The “pin-drop” moment came a whole decade later, after a conversation with then culture minister Ed Vaizey. “He wanted to know why I was the only person that he saw regularly on the international concert platform.” She was confused at first. “Then he spelt out what he meant: the only person of colour,” says Nwanoku.

That comment planted a seed, but it wasn’t until she was at a concert by Kinshasa Symphony Orchestra from the Democratic Republic of Congo the following year that the “blinding” epiphany came. “The person sitting next to me was talking about the flute player and how, before our flute player had sat there with them, they just didn’t know how to breathe. I said: ‘Come on, they’ve been breathing all their lives and they’re a self-taught orchestra. How can you take all the credit?’ I was shocked.”

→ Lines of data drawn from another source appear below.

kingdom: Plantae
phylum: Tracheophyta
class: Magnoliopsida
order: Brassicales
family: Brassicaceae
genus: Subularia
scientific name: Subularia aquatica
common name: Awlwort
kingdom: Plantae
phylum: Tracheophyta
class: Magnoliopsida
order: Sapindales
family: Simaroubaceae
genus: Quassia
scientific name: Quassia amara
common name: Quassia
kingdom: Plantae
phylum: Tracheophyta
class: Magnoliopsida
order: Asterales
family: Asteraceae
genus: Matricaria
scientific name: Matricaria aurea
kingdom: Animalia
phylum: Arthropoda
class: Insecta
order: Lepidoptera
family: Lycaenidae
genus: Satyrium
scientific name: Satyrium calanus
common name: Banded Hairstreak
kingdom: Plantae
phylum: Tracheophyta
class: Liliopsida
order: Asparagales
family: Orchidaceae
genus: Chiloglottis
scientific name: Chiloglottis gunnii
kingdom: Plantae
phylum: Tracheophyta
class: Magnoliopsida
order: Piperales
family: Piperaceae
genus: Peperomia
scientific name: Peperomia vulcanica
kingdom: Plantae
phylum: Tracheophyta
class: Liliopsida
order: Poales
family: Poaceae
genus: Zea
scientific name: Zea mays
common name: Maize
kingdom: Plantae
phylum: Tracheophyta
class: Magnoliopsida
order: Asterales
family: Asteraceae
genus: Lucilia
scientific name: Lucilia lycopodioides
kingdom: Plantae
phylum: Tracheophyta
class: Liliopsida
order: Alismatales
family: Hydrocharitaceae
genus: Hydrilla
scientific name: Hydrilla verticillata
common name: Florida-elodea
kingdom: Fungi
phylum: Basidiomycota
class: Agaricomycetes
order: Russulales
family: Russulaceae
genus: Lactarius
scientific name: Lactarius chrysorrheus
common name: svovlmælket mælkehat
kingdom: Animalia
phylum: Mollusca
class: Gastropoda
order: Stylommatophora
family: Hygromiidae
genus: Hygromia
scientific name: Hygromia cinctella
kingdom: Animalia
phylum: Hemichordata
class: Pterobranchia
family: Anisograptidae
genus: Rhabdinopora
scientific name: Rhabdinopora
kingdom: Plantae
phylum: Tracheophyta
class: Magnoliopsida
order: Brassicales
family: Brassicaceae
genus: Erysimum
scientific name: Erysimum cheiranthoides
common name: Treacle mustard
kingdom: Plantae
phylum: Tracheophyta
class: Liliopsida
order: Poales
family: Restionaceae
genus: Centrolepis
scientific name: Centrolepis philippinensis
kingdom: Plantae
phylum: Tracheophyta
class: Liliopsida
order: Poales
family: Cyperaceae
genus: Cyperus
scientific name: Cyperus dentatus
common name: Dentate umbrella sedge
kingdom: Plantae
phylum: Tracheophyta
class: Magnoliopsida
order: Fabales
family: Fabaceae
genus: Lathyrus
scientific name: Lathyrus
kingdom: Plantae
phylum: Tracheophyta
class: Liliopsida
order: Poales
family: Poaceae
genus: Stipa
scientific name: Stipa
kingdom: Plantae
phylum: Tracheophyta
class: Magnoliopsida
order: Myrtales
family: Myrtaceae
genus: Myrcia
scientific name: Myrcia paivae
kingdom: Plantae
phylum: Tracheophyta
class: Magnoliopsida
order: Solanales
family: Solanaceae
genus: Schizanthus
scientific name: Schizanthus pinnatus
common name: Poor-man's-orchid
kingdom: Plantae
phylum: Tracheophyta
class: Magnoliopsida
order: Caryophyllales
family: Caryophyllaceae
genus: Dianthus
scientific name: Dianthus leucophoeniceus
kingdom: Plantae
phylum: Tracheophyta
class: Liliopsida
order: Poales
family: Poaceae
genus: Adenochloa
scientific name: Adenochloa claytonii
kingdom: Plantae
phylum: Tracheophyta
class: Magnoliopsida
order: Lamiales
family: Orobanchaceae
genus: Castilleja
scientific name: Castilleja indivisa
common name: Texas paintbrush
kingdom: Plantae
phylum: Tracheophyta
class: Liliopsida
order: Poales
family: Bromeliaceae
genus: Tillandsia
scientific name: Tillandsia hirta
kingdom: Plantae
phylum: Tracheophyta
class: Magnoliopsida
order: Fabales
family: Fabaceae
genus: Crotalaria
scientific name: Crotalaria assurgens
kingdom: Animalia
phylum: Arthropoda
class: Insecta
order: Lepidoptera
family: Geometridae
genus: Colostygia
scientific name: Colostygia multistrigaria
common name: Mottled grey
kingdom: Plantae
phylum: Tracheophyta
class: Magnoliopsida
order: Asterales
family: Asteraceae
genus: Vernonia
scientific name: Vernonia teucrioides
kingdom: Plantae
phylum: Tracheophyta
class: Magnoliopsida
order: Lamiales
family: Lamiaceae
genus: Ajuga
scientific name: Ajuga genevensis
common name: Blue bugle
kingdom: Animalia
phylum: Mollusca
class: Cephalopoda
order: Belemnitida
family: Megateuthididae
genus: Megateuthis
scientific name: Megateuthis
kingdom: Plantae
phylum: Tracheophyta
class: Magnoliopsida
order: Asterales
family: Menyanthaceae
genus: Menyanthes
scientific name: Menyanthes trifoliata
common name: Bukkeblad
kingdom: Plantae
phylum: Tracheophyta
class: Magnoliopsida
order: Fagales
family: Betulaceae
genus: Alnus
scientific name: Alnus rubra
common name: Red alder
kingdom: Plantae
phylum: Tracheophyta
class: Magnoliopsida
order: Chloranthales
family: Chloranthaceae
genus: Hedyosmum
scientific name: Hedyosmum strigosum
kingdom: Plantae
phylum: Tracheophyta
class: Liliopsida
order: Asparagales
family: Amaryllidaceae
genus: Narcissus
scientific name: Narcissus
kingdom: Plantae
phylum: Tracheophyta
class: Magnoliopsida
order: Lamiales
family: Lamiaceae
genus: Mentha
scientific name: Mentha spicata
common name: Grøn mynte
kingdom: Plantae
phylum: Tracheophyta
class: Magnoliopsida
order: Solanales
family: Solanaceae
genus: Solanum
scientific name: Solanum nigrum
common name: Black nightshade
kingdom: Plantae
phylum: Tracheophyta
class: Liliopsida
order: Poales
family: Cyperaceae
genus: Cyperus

After the concert Nwanoku was walking back to Waterloo station on her own. “I looked to my right and I looked to my left and I thought no, I have to do this. This is the 21st century: it should not be a novelty or a surprise to see one black face on a stage playing Beethoven to such a high standard. I was shocked that I hadn’t thought of it before. I realised that I was being prepared for this all my life.”

The next morning, Nwanoku was on the phone to heads of every classical music institution she knew. “They all said, ‘Come in tomorrow’,” but building an orchestra from scratch was no easy feat: she didn’t hold auditions so finding players was down to extensive research and speaking to each one for an hour on the phone. “The more I looked and searched, the more I found that the well of talent runs deep.”